The smiles and lauds of “Happy New Year” are slowly being replaced by the droning realization that the reimbursement cuts in the 2010 Medicare Physician Fee Schedule are in full force. It’s difficult to discuss any topic in cardiovascular medicine without contemplating the influence of these drastic cuts enacted by the Centers for Medicare & Medicaid Services (CMS)—some as high as 40 percent.
The first question I asked the participants in our PCI Imaging Roundtable (see page 6) revolved around these reductions. The answers reveal fears of imaging centers closing, as well as an emphasis on scrutinizing all processes to ensure minimal waste of human and clinical resources.
The good news is that it is possible for any organization to adopt technology and a healthy attitude to overcome adversity. Our Facility Spotlight (see page 18) exemplifies how UMass Memorial rose from the despair of being publicly humbled by CMS for being an outlier in CABG mortality rates to becoming a source of pride for the Medicare agency. Strong leadership, a bold vision and cutting-edge technology have helped UMass become a beacon for other facilities to emulate.
Still, the American College of Cardiology will not sit idle while the bulk of its membership gets throttled by the payment cuts (see page 13). The college will continue its advocacy work on Capitol Hill. In the meantime, however, the outlook is bleak. Many members say they will have to cut service lines, reduce hours and lay off staff to accommodate the reduction in reimbursement.
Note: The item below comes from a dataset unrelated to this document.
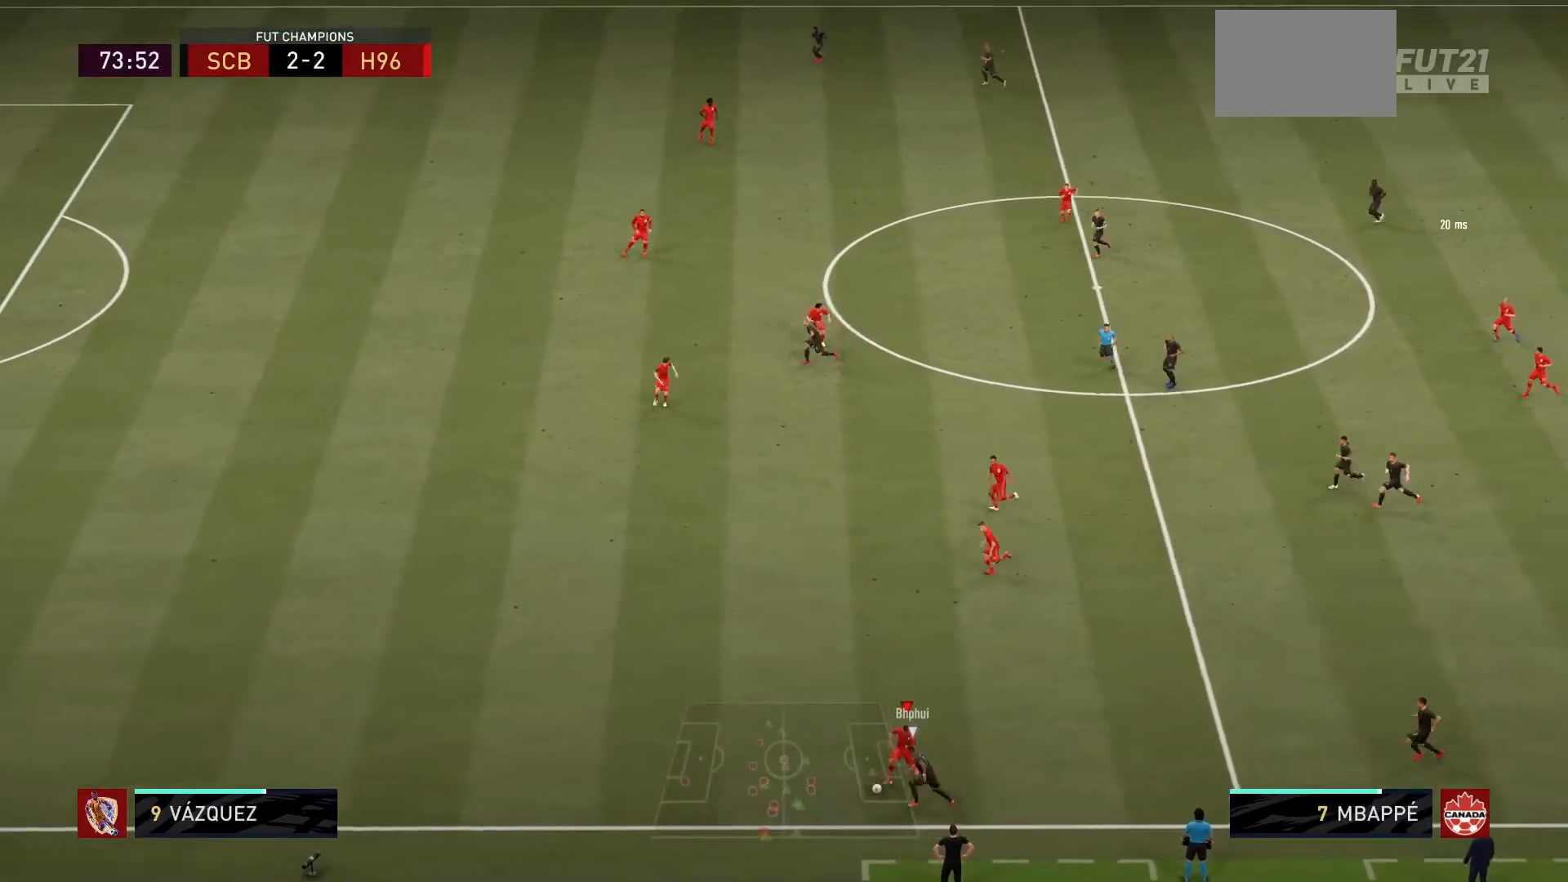
{"buttons": ["R1", "R2"], "left_stick": "left", "right_stick": "center", "events": [[67, "left_stick", "left"], [501, "L2", "up"]]}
The ACC has many tools for members, namely, new and evolving practice management programs, to help weather these difficult times.
One trend that is particularly noteworthy is the increased interest in practice management software solutions that seems to be coinciding with the drive to adopt EMRs (see page 16). Sounds like the perfect marriage: tracking clinical and administrative data with one—or at least a dual—system. You can’t fix what you can’t measure and track and these joint systems will be hugely important.
Finally, when the underlying hardware, software and organizational infrastructures are in place, it might be time to assess adding service lines to your practice. New data about implantable devices could help boost this segment of electrophysiology, whose growth has been flat (see page 14). And atherectomy devices for peripheral arterial disease are finding a comfortable niche in endovascular treatment. Cardiologists would do well to acclimate themselves to more endo work with these tools, a reimbursable procedure (see page 20).
While the immediate outlook in terms of reimbursement looks dismal, cardiovascular medicine has always been challenged with one adversity or another. And it has always succeeded. So, don’t lose the holiday cheer too quickly!